Adele (Adèle Exarchopoulos) is a high school student in modern-day France where just about every book they study has some bearing on her personal life. Something a little less relevant is her peers’ obsession with boys. She acts interested but her heart isn’t in it – and then one glance at a mysterious blue-haired woman (Léa Seydoux) is enough to send her heart (and other regions) a-flutter. As Adele explores her attraction to women, her path and Emma’s crosses again and they become friends, then more than friends, and if you were wondering what “more than friends” actually means, there’s a ten minute sex scene just to make it clear.
Adele’s transformation from inquiring student to dutiful housewife makes her a much duller character in the film’s second half, and when Emma’s art career (based largely on painting naked portraits for Adele) takes off, that only widens the gap between them.

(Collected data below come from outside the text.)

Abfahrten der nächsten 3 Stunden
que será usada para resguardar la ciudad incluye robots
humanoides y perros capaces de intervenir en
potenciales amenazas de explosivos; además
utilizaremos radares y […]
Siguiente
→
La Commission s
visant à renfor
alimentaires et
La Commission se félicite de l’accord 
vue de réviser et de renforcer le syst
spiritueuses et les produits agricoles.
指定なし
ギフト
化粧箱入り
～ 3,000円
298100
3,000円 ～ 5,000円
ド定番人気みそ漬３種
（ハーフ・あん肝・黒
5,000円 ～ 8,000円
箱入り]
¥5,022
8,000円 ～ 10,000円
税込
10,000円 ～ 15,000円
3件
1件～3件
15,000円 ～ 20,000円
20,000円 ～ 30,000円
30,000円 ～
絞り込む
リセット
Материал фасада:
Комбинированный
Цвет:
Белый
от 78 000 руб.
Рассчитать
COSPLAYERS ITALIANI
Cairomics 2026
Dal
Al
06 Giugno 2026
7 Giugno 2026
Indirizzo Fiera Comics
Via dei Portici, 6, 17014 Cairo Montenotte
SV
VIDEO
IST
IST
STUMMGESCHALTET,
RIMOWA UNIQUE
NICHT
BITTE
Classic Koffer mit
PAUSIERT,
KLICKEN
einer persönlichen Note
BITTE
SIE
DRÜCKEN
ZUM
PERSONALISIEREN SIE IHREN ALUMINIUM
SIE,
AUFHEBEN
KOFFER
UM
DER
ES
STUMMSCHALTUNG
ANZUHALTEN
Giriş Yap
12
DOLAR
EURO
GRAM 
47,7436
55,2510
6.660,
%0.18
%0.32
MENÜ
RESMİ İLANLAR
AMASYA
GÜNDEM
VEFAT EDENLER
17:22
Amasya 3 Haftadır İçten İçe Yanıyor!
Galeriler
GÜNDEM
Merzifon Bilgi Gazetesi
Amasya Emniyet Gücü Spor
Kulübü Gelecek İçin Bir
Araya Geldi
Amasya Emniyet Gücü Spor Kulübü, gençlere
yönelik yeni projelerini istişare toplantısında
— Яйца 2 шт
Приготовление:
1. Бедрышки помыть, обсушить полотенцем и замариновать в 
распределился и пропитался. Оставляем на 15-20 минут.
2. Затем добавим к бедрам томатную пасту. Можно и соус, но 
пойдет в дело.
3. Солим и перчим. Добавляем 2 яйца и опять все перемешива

This is a film exploring the minutiae of a relationship, with numerous lengthy scenes (not just sex ones) giving us the space to take in the countless ways they create their relationship. Some of this is subtle, some not-so-much, and there’s little here that’s startling: once it becomes clear that the women come from two different worlds (Emma is a middle-class arty type; Adele is working-class and wants to teach small children for a living) it’s not all that hard to predict where things will go. But if the relationship we see here turns out to be unable to hold on to its early passion, at least we’re reminded that all this is just the beginning of Adele’s life.
She may not be a particularly engaging or interesting character, but as the end credits roll her story has only just begun.